Data Scientist, Systems Intelligence
Amazon.com, Inc.
 Shoreline, WA

The mission of the Systems Intelligence team is to provide situational awareness to Amazon's leaders enabling them to make decisions that will directly impact the culture of software development. A Data Scientist is critical to the success of this program to analyze the data we collect and provide statistical correlations that will drive future business decisions. Our team must provide visibility into the metadata collected from Amazon's internal systems, software development tools, developer output metrics, and internal surveys to highlight differences across organizations. These variances will help drive discussions and investigations into areas that present potential bottlenecks or risks to software delivery. Based on the learnings from these investigations, we will identify best practices that can be shared with all levels of the organization to drive continuous improvement. A Data Scientist will complete the feedback cycle for our team, synthesizing the data we collect, providing correlation analysis, and guiding future investigations.
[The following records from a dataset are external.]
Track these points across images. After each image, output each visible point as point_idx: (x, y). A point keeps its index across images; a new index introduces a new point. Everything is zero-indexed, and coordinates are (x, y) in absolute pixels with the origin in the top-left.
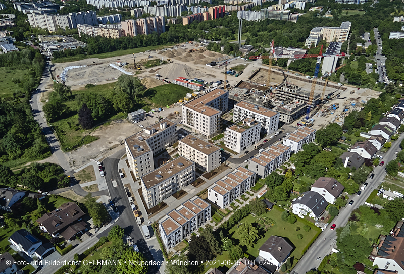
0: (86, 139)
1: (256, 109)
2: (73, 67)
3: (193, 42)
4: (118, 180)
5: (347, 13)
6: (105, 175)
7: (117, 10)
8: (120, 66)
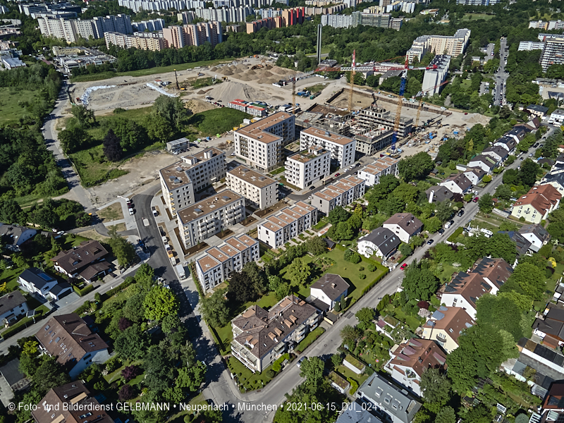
0: (113, 173)
1: (327, 136)
2: (98, 87)
3: (259, 56)
4: (151, 219)
5: (470, 18)
6: (134, 213)
7: (159, 13)
8: (160, 87)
As a Data Scientist, your role will be to leverage the past data to make future predictions, thereby helping us mitigate the uncertainty of the future by making predictions of future performance. While business intelligence tends to be structured, data science leans more toward the unstructured. You must deal with incomplete, messy, unorganized data, not immediately usable without some degree of cleaning and prepping. You will generate predictive insights and new product innovations by applying advanced analytical tools and algorithms utilizing advanced statistical packages, SQL, Hadoop, and open source tools like Python and Perl.
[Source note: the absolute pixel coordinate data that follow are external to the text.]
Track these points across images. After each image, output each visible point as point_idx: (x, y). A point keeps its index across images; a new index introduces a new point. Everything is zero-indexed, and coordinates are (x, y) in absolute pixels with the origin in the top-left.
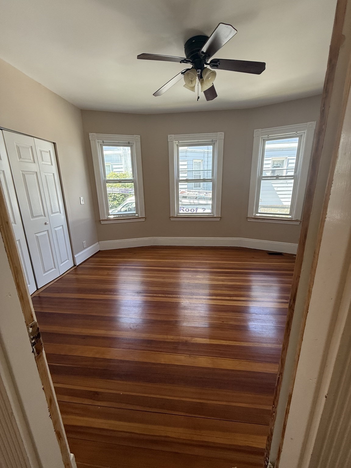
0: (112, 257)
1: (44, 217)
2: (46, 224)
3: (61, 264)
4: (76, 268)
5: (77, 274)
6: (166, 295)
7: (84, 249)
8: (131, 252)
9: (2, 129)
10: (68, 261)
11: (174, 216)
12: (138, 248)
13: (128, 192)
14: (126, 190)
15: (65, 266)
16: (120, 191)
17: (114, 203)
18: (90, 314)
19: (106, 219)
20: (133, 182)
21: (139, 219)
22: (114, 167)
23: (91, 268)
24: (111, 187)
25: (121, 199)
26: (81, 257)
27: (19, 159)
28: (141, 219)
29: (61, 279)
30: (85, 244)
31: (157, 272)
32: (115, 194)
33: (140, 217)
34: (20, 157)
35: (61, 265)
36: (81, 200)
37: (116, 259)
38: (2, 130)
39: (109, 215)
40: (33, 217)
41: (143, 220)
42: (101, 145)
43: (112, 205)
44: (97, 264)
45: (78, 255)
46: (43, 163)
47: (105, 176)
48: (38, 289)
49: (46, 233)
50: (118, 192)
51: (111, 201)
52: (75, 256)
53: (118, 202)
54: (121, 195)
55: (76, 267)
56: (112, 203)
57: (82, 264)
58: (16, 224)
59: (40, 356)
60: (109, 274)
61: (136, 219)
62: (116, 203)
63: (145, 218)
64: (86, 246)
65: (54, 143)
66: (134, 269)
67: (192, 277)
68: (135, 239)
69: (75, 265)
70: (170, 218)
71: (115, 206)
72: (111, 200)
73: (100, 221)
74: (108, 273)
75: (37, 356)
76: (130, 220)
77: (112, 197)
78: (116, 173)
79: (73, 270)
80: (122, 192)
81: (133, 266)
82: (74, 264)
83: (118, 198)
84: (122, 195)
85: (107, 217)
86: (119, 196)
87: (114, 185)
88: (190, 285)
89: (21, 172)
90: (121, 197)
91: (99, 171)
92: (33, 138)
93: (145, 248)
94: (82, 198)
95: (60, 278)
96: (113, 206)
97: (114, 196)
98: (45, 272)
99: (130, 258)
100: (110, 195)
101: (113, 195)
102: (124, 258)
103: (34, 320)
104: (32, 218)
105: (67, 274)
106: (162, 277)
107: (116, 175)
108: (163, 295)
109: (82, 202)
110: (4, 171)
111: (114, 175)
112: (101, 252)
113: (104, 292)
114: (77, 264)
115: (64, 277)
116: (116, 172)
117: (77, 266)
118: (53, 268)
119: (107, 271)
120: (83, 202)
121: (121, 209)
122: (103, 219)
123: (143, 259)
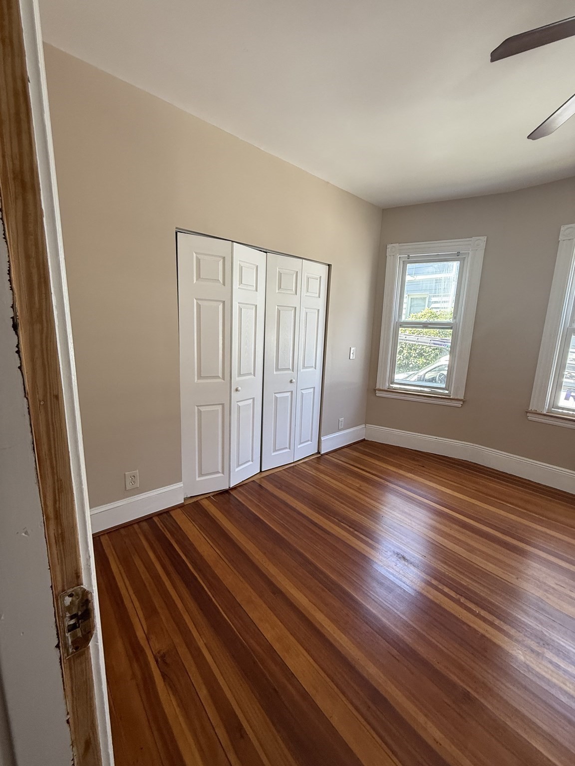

In 2019, our team will deliver a dashboard for software development managers that provides in depth insights and business metrics about their teams, providing historical trending analysis along with comparisons against organizational averages, guiding managers toward improvement opportunities in development agility. By gathering datasets such as deployments, code submissions, code reviews, and team hierarchy, the dashboard will also provide a view for technical leaders to drive crosscutting initiatives such as SDE Ratios, remote code contributions, and migration to native AWS. Success will be measured by providing a dashboard built on Systems Intelligence (our internal data lake) that improves development agility. Examples include quantifying the efficiency gained by migrating to optimized platforms (pre-compute queries and deployment automation) along with identifying teams that could benefit from leveraging these services. Other examples include enabling teams to track increases in deployment velocity, increase in code coverage, and/or reduction in technical debt. With the cost of engineering resources constantly on the rise, leaders must seek opportunities to increase the efficiency of software development. Attempting to quantify software agility and baseline the maturity of software development teams has been a long-standing challenge because of the complexity in the development process and various forms of output. Providing visibility into the outcome of software development enables teams to identify maturity opportunities within their own processes and better understand the impact of changes.